__Brief__. Starting with the line containing "right front paw: (472, 576)" and going on through the line containing "right back paw: (505, 572)", return the lines of the data below exactly, and only those.
::::
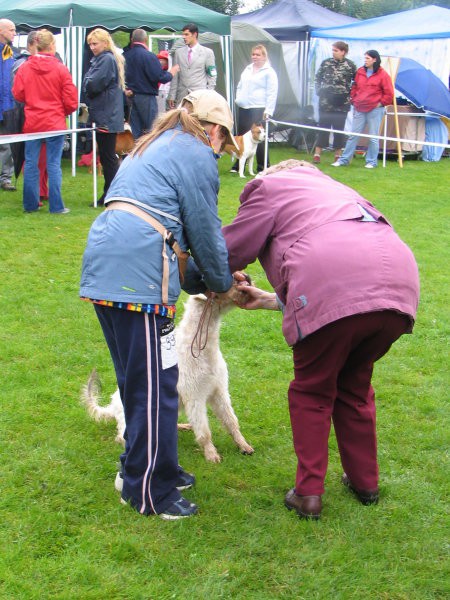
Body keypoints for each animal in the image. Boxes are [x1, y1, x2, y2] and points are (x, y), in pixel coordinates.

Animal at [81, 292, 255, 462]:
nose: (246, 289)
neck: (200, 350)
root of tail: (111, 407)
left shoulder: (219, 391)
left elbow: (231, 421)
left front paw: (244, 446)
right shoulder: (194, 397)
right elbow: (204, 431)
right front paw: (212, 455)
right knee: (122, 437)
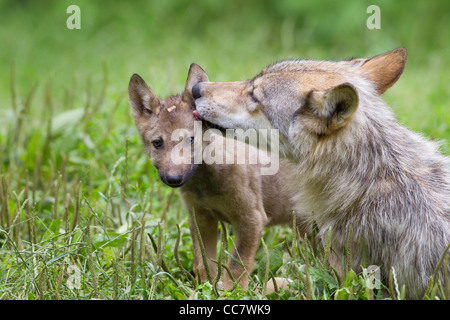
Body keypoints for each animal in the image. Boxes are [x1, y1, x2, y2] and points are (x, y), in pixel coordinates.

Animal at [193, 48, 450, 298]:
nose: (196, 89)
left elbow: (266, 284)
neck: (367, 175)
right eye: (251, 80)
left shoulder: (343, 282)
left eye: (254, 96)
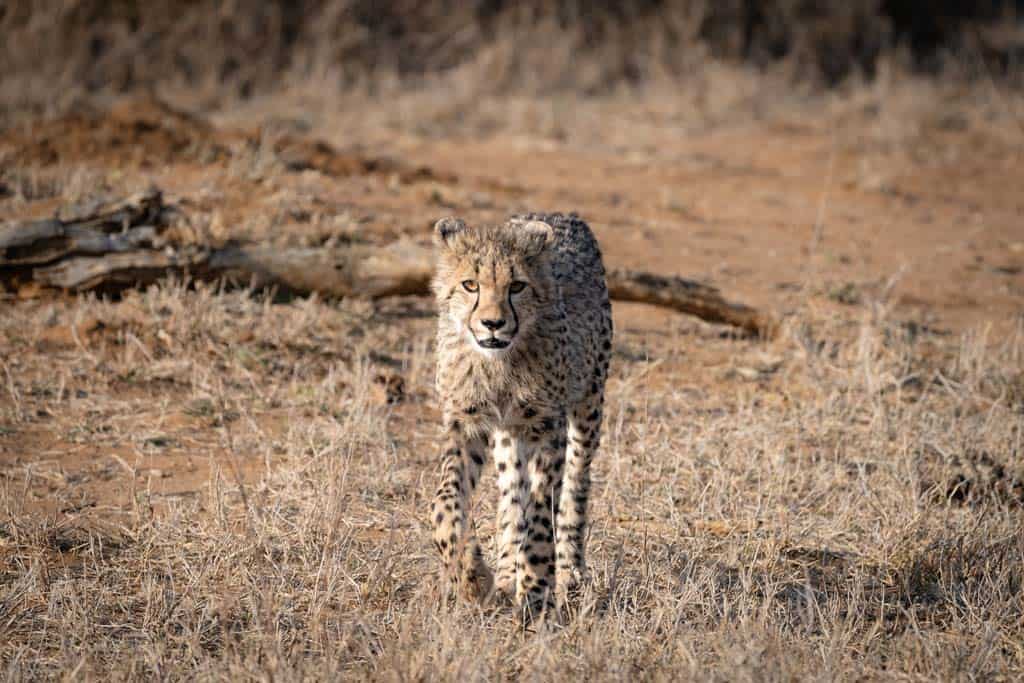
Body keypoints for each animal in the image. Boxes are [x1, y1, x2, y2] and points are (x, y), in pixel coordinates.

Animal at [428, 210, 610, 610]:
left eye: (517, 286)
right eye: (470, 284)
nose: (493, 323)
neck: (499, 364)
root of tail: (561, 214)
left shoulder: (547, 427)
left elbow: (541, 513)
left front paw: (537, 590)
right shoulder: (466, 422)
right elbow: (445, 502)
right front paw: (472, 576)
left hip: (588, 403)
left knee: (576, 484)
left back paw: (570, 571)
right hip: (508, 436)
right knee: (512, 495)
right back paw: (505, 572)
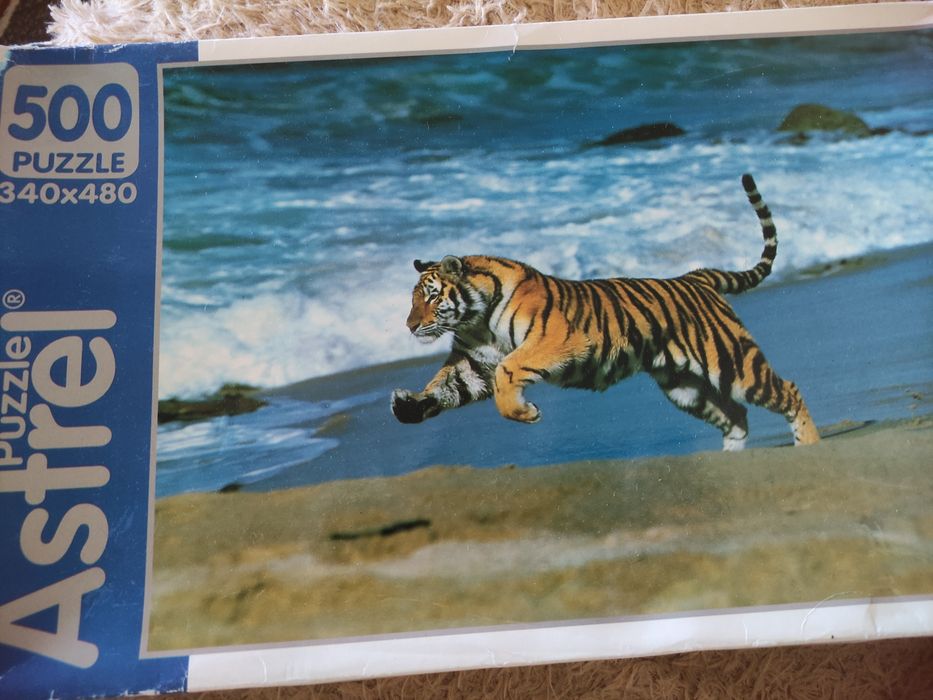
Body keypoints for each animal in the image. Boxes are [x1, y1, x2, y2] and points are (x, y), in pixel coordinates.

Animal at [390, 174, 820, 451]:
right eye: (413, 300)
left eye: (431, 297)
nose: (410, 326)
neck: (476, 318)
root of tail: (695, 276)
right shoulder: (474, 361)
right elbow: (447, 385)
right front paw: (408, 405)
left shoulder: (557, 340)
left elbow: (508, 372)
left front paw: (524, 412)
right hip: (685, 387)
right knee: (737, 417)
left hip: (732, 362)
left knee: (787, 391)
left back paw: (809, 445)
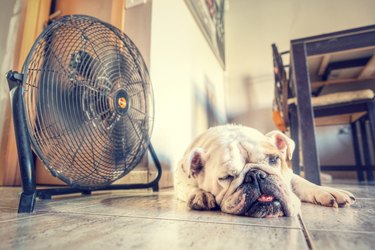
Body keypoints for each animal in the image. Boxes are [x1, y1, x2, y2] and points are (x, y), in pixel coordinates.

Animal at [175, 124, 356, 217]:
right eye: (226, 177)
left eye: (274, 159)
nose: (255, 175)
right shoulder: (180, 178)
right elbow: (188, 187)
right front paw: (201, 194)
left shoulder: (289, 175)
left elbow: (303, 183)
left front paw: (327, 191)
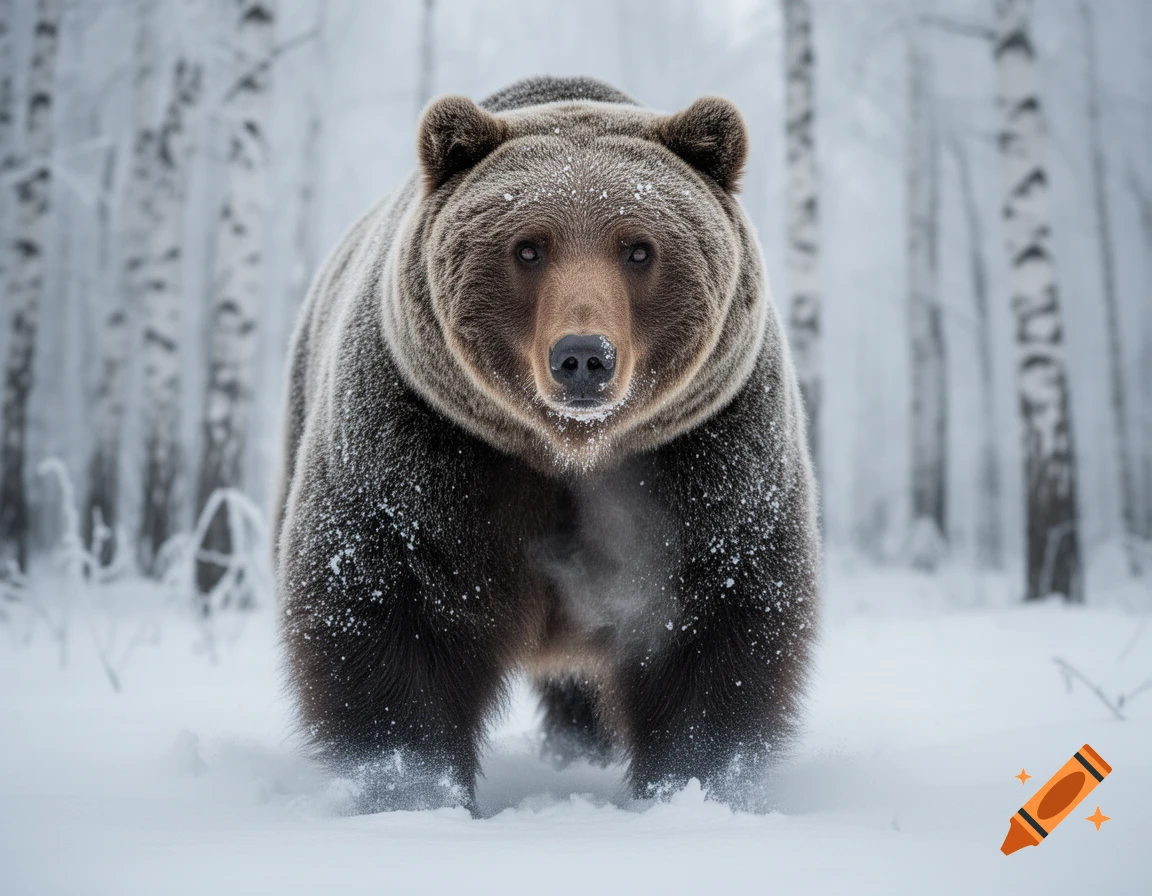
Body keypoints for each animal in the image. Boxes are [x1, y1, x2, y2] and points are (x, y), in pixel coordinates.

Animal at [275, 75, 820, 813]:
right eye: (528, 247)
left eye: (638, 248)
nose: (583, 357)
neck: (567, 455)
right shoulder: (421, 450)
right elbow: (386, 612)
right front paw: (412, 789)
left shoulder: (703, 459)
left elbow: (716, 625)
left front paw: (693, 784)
::::
__Result__.
right front paw: (472, 576)
left hip: (588, 403)
left knee: (576, 484)
left back paw: (570, 571)
right hip: (508, 436)
right knee: (512, 495)
right back paw: (505, 572)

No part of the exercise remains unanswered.